If the timing is correct, it would be the most extreme known example of hibernation.
If your naps have sometimes stretched longer than planned, you can take solace in the fact that you are not a Siberian nematode after all.
In 2018, the worms thawed from hibernation in the permafrost have turned out to be 46,000 years old, believe the researchers who examined them. The results were published by a scientific journal PLoS Genetics.
If if the timing turns out to be right, sub-millimeter worms would be the most extreme known example of how hibernating organisms are able to survive when they slow down their vital functions in difficult conditions.
Worms the radiocarbon dating that revealed the age was not made directly from the worms themselves, but from the biological material that surrounded them in the permafrost.

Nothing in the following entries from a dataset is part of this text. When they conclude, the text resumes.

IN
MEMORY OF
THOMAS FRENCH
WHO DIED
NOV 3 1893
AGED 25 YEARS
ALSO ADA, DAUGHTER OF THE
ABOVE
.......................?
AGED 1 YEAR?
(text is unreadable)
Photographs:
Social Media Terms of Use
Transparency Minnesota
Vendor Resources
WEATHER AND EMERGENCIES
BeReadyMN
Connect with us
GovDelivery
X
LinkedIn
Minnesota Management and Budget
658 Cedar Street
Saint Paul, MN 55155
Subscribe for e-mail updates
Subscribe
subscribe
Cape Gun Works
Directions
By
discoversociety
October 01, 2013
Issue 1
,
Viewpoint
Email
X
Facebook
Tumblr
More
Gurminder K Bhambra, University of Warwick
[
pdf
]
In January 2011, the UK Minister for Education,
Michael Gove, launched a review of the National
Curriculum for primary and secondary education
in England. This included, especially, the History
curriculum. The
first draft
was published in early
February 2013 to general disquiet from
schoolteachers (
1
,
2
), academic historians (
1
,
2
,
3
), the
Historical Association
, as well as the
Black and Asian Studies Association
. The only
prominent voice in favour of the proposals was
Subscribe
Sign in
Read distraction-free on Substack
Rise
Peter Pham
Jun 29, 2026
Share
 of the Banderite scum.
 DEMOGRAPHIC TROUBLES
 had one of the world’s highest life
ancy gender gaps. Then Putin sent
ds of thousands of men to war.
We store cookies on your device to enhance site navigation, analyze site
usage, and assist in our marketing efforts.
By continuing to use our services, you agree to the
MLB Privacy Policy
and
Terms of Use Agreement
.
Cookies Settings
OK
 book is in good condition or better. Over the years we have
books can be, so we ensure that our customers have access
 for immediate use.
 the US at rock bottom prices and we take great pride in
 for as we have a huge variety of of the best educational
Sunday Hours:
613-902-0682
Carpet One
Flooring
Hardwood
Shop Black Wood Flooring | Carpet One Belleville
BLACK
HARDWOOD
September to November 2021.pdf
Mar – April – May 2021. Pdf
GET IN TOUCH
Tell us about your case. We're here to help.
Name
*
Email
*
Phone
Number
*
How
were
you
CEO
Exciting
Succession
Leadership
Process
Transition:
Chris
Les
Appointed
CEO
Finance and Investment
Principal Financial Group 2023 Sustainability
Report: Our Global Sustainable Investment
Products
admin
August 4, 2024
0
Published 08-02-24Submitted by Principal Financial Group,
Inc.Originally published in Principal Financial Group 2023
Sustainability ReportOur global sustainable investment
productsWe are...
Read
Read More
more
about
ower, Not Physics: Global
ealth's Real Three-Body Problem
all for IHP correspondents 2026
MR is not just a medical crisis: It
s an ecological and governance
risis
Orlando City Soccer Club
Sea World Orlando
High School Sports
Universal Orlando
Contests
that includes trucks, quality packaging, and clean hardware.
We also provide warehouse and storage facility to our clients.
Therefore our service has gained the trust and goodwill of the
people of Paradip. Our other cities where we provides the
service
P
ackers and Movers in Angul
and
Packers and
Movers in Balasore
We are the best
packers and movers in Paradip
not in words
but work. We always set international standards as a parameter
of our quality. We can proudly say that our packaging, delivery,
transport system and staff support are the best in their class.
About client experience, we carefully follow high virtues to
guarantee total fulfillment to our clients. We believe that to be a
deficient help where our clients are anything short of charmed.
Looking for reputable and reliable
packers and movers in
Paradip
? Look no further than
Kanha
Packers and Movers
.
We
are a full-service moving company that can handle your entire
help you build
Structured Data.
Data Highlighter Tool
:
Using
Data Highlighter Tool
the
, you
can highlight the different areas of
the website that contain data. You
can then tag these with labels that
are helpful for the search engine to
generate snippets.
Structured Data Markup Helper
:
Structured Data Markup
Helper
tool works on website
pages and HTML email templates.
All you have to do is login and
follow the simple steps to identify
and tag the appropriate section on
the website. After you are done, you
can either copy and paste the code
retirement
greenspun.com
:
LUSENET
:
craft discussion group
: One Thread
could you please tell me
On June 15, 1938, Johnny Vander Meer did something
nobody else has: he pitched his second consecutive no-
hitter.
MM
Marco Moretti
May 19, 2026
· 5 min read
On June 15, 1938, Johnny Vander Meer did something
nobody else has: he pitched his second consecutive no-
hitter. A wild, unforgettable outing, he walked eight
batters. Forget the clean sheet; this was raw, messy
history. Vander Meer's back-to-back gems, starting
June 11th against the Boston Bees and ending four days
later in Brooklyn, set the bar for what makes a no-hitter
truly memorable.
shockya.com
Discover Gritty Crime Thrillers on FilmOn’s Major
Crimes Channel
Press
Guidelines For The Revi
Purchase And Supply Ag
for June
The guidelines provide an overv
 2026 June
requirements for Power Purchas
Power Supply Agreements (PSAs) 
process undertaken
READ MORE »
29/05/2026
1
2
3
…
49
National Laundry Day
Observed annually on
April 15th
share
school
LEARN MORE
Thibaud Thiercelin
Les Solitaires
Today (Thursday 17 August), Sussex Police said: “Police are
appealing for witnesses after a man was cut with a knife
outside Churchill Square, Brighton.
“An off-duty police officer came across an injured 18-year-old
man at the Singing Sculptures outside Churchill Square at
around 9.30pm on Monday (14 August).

“The timing is really precise,” says the second author of the study. cell biologist emeritus Teymuras Kurzchalia, for Scientific American. He works at the Max Planck Institute for Molecular Cell Biology and Genetics in Dresden.
All are not convinced of the result. Biologist interviewed by Scientific American Byron Adams says he believes the fused worms are very old, but he still doesn’t see the analysis confirming that.
“The research does not succeed in justifying that the biological material that was timed could not have been just surface dirt.”
According to Adams, the research needs more information, for example, about the current nematode populations in the area where the worms were found. It would ensure that the resurrected worms are of a different species than the current ones.
Now investigated P. kolymaensis –nematodes were collected during excavations in 2002 and thawed in 2018.
The study also tested the method by which the researchers made nematodes both hibernate and wake up from hibernation.
The researchers also showed through genetic analysis that the sugar utilization mechanism used by nematodes during hibernation was similar In P. kolymaensis and in current nematodes.